Similarly, the amplitude low at 24 Hz in the curve with no hydrocarbons
can be seen in the maps in the area surrounding the reservoir.
Spectral Results
The sand that traps this Frio field is present along strike, pinches
out updip and is not present downdip. If the observed anomalous
reflectivity were due to the sand thinning, then sequential frequency
maps should show a feature "walking" away from the field, and this
is not seen. The amplitude maxima of the reservoir at 32 Hz and
the following minima at 47 Hz, plus the amplitude minima at 24 Hz
in the brine-filled area adjacent to the reservoir observed in the
maps are explained by the spectral modeling.
There could be other geologic conditions that would cause the
reflectivity of this reservoir to more closely resemble the brine
case. A decrease in porosity, for example, will bring the reservoir
velocity closer to that of a brine-filled sand.
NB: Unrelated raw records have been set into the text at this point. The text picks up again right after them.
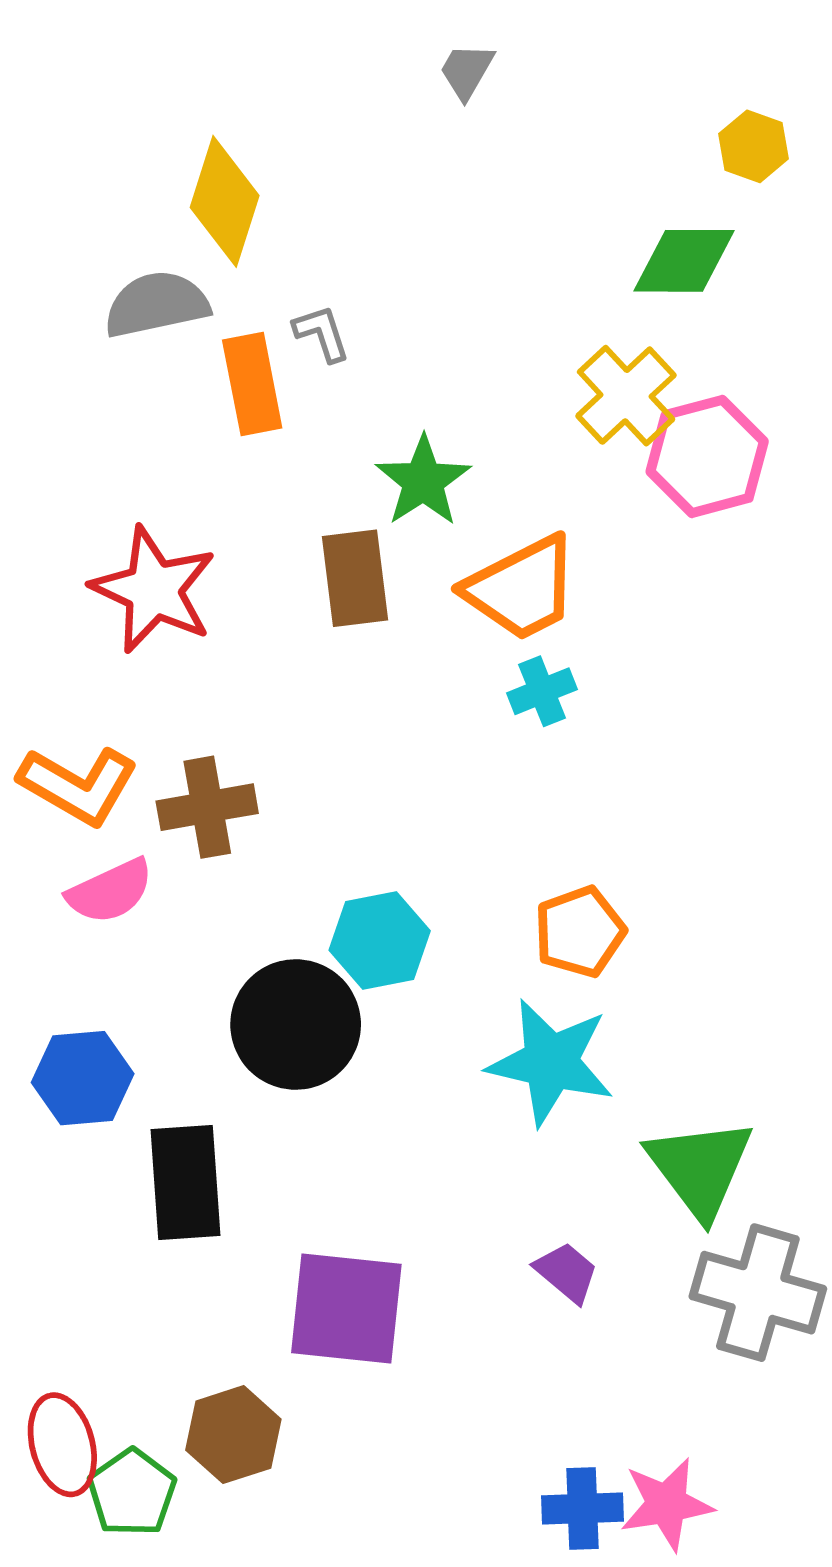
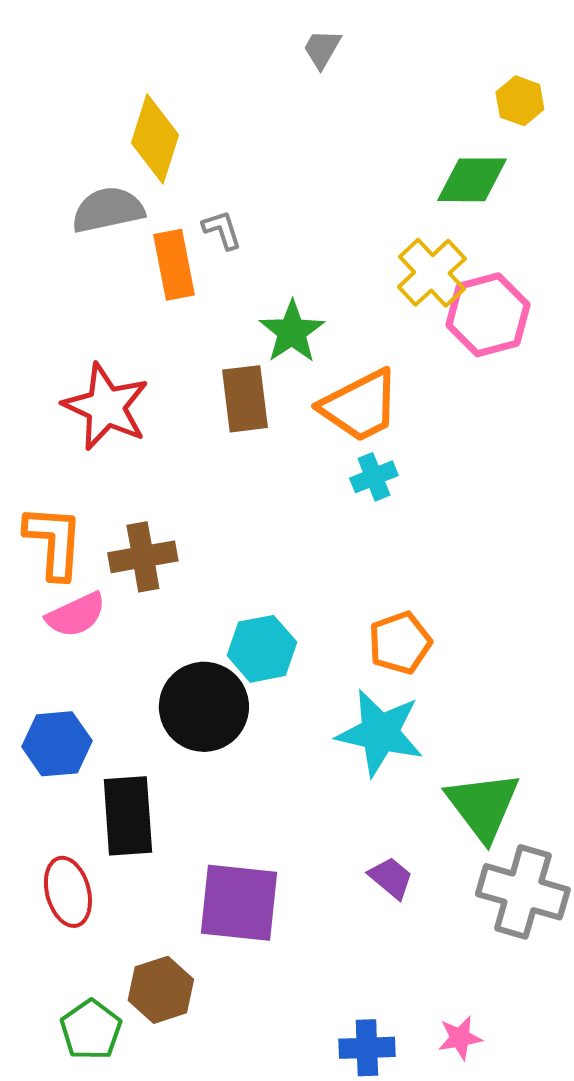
orange L-shape: (78, 785) -> (54, 542), turned -116
red ellipse: (62, 1445) -> (68, 892), moved
pink star: (667, 1504) -> (460, 1038), size x0.7
blue cross: (583, 1509) -> (367, 1048), moved

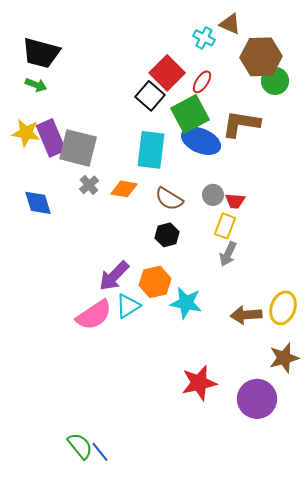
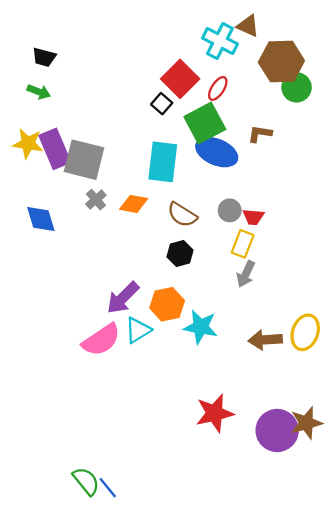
cyan cross: (204, 38) -> (220, 41), size x1.5
black trapezoid: (41, 53) -> (44, 57), size x0.6
black square: (150, 96) -> (162, 104), size x0.7
brown L-shape: (241, 124) -> (260, 134), size x0.6
brown star: (284, 358) -> (306, 423), moved

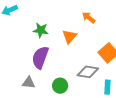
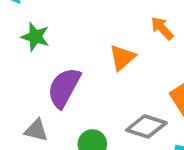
green star: (41, 30) -> (35, 37), moved

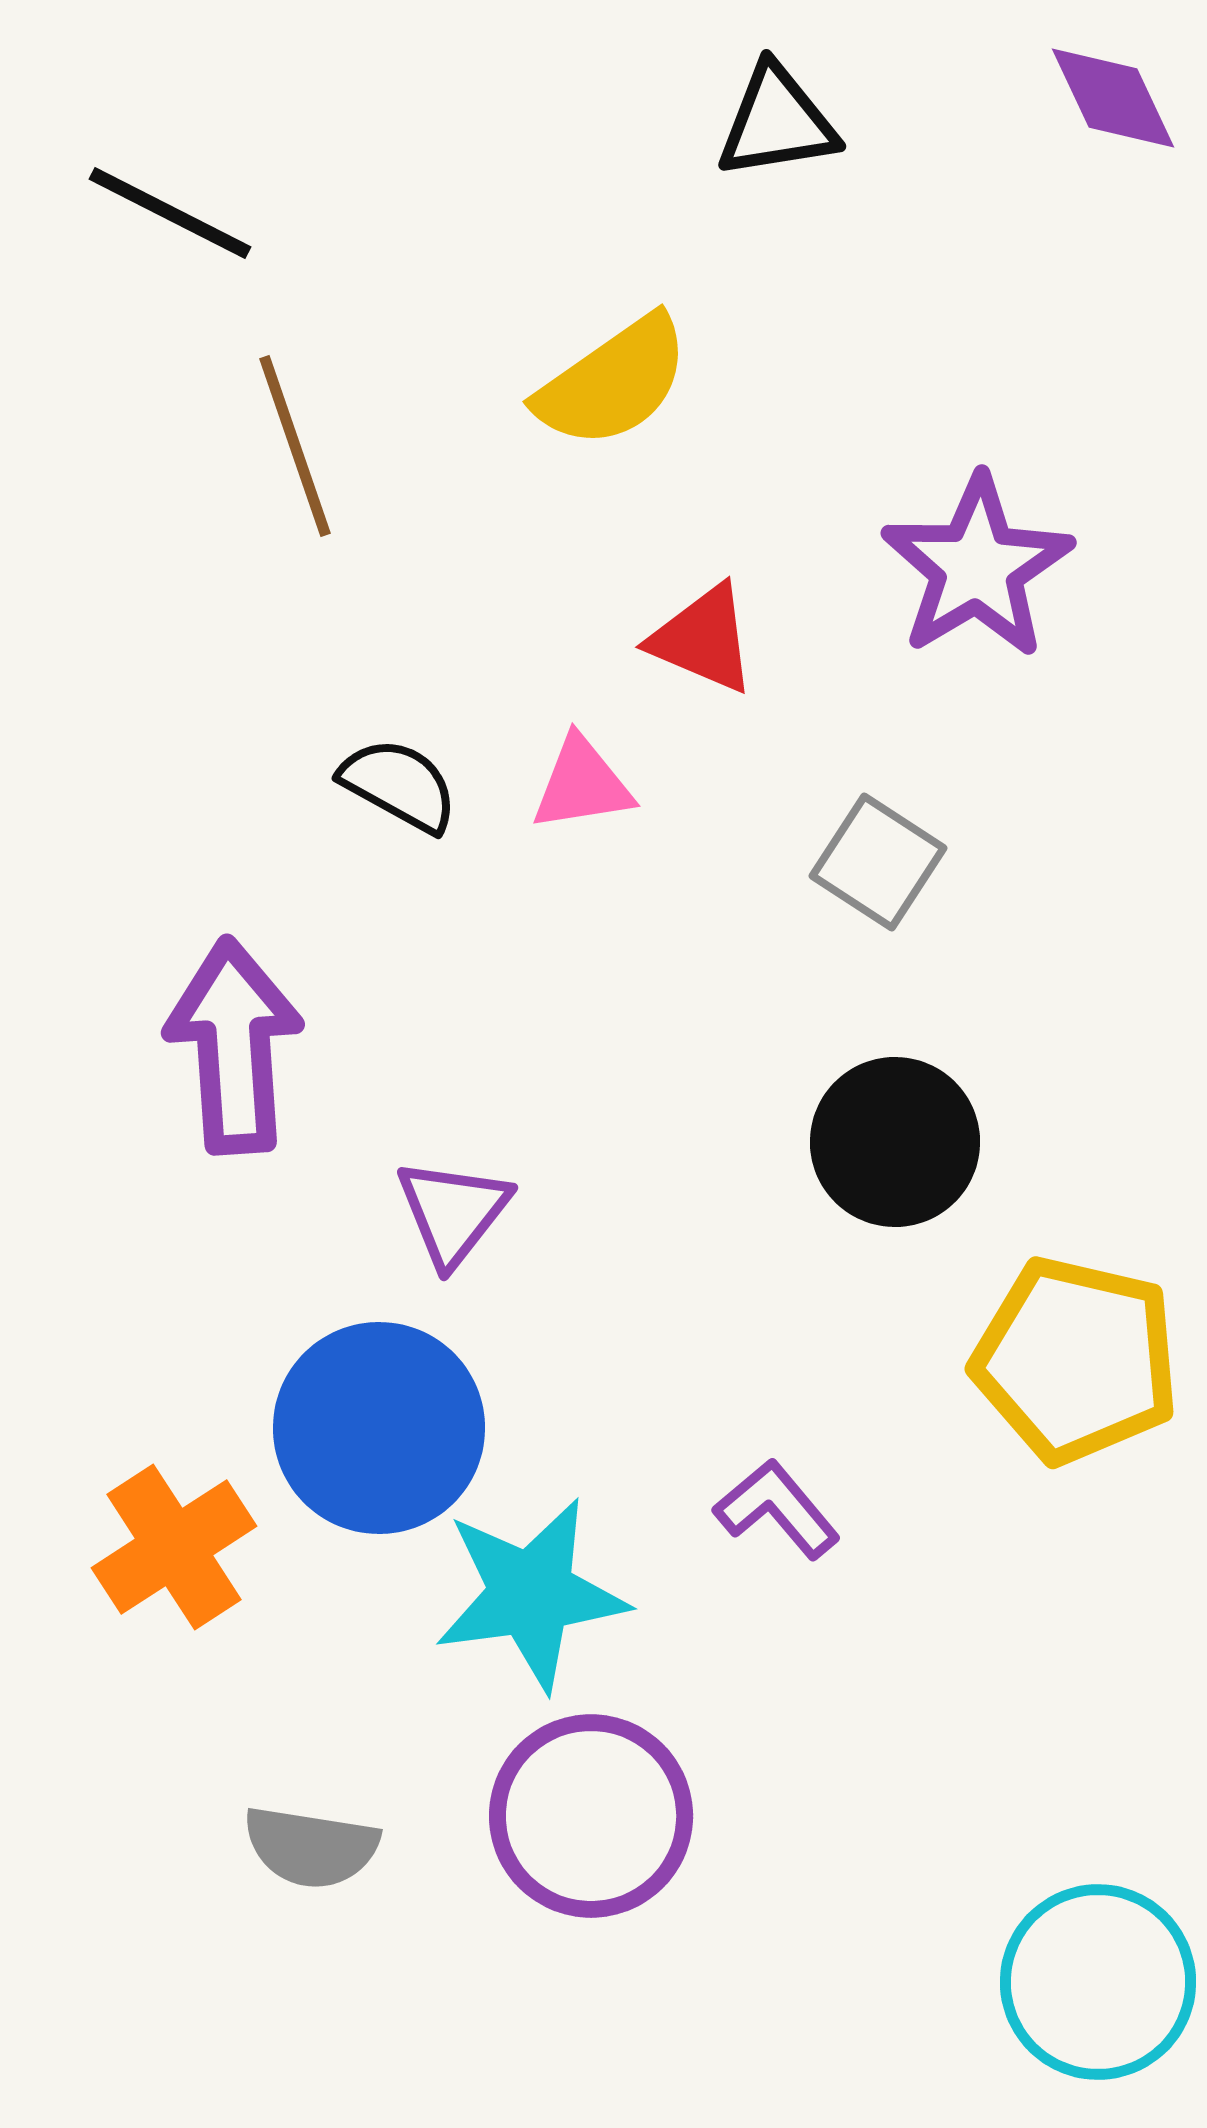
In the case of very little porosity, the velocity of the brine
and hydrocarbon-filled sand will be much closer together, and the
difference in reflectivity will be much smaller. Thus, the pay would
be harder to discriminate spectrally.
The technique illustrated here will work best in sands with high
porosity and permeability, but has been employed successfully in
consolidated sands and carbonates in a variety of depositional environments
and depths.
Others uses include:
- The display of attenuation and low frequency
shadows for direct hydrocarbon indication.
- The analysis of subtle thickness or porosity
changes, which result in tuning frequency changes.
Since the input to this process is simply the migrated data, the
better the data quality, the more accurate the results of this method.
Conclusion
A new type of spectral decomposition has been shown to be useful
as a simple tool to isolate the reflectivity of hydrocarbons in
a Frio sand reservoir using migrated data.
By viewing frequency maps as a movie, subtle changes in frequency
become dynamically visible. The observed unique reflectivity
of the reservoir due to the presence of hydrocarbons has been confirmed
with its theoretical reflectivity calculated from well logs.
The ISA method of spectral decomposition does not mix the reflections
in time, thus allowing the investigation of reflectivity from individual
seismic events.
This method shows great promise to become another valuable seismic
detection tool in the search for hydrocarbons.